- _ASSIGNMENT_:
Run through the records and, wherever a line holds the word "Uống", return that line.

- _DATASET CONTENT_:

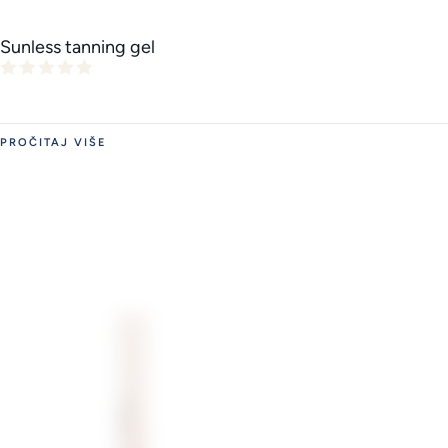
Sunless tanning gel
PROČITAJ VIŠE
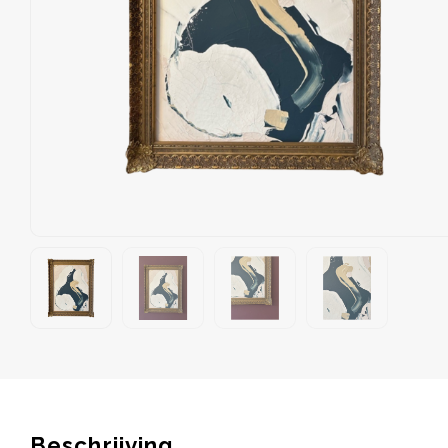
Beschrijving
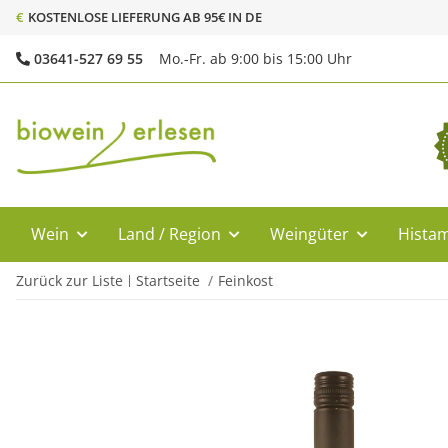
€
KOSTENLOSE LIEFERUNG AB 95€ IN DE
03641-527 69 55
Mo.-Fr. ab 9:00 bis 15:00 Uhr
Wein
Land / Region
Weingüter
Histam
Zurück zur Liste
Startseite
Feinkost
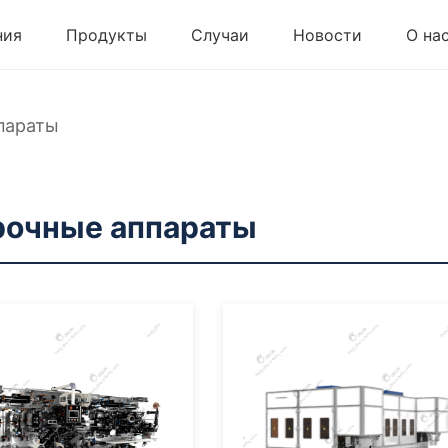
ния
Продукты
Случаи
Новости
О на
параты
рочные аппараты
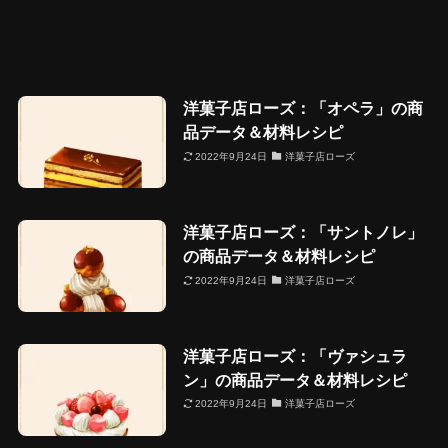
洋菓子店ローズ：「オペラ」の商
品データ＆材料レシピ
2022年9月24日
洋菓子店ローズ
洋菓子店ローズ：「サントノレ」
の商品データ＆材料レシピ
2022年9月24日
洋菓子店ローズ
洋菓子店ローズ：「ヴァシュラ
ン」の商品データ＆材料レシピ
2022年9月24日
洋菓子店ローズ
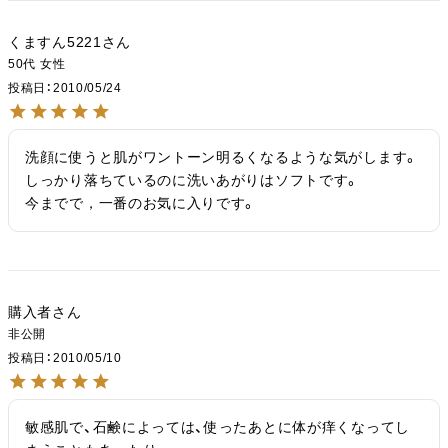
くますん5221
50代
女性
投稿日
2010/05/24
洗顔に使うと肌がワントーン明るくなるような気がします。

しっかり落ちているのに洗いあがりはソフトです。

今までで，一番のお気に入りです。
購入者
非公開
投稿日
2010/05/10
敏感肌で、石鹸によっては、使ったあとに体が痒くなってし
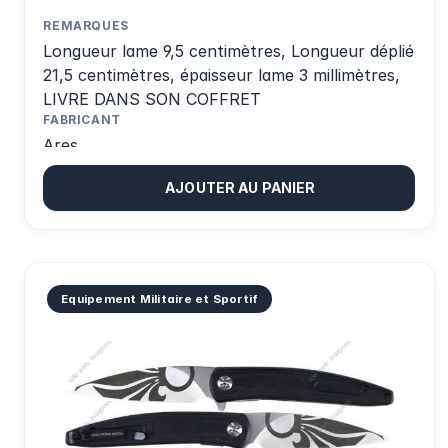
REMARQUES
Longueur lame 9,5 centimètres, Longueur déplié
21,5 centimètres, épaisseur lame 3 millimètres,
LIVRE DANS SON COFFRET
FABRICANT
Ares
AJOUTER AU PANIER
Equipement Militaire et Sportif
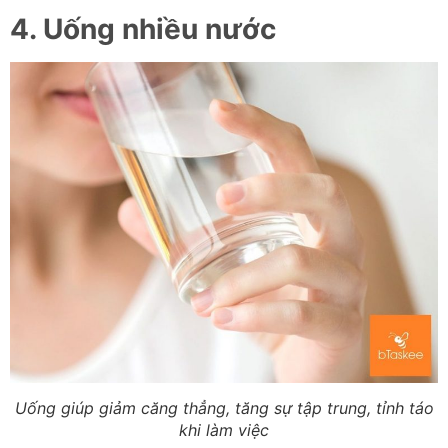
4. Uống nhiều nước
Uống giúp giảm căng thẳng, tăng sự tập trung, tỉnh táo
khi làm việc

- _RESULT_:
4. Uống nhiều nước
Uống giúp giảm căng thẳng, tăng sự tập trung, tỉnh táo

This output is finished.